(TASK INSTRUCTIONS):
Of the lines below, write out exactly those from the line with "Экспертная рекомендация" through the line with "Пользовательское соглашение", both included, and skip the rest.
***** ENTRIES PROVIDED
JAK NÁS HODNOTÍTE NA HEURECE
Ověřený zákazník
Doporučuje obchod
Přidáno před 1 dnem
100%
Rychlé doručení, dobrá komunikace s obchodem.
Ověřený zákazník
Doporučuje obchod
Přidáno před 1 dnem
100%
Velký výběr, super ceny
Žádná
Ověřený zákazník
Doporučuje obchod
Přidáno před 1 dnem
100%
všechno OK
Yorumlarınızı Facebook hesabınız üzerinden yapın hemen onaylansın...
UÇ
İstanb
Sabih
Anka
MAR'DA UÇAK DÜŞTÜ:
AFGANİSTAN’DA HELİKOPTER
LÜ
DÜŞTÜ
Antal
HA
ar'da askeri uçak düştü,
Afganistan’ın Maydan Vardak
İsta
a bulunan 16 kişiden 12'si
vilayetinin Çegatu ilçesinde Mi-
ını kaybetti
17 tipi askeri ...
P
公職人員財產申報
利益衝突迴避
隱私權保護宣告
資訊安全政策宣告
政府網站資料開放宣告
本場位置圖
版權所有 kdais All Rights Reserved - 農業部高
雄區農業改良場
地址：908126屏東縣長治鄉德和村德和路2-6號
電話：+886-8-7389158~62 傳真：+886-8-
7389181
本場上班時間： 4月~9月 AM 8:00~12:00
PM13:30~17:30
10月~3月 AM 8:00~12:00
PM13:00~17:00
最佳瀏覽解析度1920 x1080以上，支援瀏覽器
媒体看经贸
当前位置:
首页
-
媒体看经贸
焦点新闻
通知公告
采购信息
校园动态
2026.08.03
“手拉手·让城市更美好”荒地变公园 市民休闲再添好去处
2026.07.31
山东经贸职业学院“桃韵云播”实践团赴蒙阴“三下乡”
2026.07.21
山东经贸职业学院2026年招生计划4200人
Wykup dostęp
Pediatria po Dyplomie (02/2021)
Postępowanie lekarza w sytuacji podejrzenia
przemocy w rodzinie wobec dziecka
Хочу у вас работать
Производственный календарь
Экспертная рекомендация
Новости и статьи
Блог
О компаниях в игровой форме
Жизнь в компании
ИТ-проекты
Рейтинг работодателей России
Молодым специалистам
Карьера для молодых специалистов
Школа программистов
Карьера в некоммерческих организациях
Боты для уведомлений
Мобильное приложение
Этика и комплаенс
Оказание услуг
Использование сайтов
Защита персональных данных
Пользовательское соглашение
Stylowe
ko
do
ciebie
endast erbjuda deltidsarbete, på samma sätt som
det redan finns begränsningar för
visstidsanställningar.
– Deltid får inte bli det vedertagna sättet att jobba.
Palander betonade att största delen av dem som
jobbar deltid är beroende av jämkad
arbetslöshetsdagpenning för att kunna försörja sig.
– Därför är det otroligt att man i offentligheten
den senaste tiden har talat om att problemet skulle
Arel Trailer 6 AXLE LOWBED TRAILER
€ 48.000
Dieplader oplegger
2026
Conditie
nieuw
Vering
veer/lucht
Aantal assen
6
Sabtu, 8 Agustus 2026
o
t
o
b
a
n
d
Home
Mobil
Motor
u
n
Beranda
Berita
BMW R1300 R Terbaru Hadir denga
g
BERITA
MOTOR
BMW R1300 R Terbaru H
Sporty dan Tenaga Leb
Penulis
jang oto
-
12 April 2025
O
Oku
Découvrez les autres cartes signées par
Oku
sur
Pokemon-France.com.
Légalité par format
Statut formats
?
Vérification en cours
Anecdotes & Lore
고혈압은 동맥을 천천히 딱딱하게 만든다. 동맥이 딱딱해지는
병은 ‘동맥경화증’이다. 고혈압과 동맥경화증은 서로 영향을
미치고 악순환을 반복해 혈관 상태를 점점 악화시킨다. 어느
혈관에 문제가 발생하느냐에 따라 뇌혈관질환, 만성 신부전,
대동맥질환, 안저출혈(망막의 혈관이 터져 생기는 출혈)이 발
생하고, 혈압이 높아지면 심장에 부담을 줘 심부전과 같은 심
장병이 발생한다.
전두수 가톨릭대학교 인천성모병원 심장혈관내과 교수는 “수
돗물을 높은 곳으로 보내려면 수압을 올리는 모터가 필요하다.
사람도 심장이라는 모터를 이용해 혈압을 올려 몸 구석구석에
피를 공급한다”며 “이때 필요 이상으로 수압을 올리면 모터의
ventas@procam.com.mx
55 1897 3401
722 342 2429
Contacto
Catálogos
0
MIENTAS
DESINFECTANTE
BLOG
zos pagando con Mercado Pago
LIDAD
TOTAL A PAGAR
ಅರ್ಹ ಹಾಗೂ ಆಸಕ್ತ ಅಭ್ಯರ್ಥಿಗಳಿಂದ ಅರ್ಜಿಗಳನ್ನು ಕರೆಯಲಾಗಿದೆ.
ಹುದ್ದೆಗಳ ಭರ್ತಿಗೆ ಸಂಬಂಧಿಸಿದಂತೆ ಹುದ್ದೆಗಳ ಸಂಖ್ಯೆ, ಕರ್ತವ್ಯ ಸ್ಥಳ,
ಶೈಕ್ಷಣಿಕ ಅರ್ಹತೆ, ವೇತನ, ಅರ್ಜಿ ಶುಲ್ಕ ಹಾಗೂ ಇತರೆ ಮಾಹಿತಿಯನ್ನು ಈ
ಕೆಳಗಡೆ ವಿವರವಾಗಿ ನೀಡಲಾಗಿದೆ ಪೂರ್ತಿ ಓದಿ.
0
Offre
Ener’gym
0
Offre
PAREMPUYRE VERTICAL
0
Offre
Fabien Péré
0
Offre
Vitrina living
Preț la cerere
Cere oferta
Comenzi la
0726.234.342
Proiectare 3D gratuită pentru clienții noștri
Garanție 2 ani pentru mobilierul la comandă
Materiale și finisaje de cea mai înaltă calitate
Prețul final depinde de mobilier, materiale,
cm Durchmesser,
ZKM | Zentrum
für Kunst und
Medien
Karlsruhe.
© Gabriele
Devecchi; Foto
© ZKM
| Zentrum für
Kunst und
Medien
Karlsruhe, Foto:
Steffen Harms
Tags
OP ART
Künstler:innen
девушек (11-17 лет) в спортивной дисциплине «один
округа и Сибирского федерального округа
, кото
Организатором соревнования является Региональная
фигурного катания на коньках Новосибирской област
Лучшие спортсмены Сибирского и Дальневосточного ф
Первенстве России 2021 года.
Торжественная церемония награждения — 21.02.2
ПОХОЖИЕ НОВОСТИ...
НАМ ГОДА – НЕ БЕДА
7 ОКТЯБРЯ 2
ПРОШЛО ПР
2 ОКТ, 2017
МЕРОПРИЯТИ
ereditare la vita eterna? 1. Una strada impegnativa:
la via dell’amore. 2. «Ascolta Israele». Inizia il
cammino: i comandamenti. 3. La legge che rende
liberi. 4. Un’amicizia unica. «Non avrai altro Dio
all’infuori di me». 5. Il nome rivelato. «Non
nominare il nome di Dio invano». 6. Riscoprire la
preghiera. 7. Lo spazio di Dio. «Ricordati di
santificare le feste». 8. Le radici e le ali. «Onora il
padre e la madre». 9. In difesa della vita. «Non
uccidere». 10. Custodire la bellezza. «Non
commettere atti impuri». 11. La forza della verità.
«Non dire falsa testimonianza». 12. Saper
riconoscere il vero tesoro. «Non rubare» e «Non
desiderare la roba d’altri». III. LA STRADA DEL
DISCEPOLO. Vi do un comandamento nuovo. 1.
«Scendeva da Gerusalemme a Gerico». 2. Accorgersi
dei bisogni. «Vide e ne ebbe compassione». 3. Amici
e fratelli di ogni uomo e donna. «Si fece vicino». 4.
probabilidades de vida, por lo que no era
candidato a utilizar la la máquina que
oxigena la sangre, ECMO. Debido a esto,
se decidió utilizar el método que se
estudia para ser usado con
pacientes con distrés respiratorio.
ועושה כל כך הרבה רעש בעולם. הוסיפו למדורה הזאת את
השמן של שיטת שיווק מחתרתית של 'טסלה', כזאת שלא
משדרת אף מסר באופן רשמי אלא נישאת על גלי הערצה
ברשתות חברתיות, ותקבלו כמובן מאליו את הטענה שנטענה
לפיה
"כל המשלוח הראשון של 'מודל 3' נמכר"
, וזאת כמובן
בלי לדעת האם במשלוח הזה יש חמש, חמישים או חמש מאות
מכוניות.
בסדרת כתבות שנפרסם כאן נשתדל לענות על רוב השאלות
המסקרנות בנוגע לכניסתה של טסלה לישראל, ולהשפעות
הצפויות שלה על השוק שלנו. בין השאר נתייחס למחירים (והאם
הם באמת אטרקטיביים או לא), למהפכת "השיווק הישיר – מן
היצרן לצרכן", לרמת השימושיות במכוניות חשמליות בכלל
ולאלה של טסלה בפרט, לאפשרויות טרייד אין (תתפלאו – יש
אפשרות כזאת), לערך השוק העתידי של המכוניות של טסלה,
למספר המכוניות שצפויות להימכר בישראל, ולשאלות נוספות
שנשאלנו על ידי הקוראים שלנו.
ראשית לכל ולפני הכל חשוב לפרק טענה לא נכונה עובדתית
**********
(PROBLEM SOLUTION):
Экспертная рекомендация
Новости и статьи
Блог
О компаниях в игровой форме
Жизнь в компании
ИТ-проекты
Рейтинг работодателей России
Молодым специалистам
Карьера для молодых специалистов
Школа программистов
Карьера в некоммерческих организациях
Боты для уведомлений
Мобильное приложение
Этика и комплаенс
Оказание услуг
Использование сайтов
Защита персональных данных
Пользовательское соглашение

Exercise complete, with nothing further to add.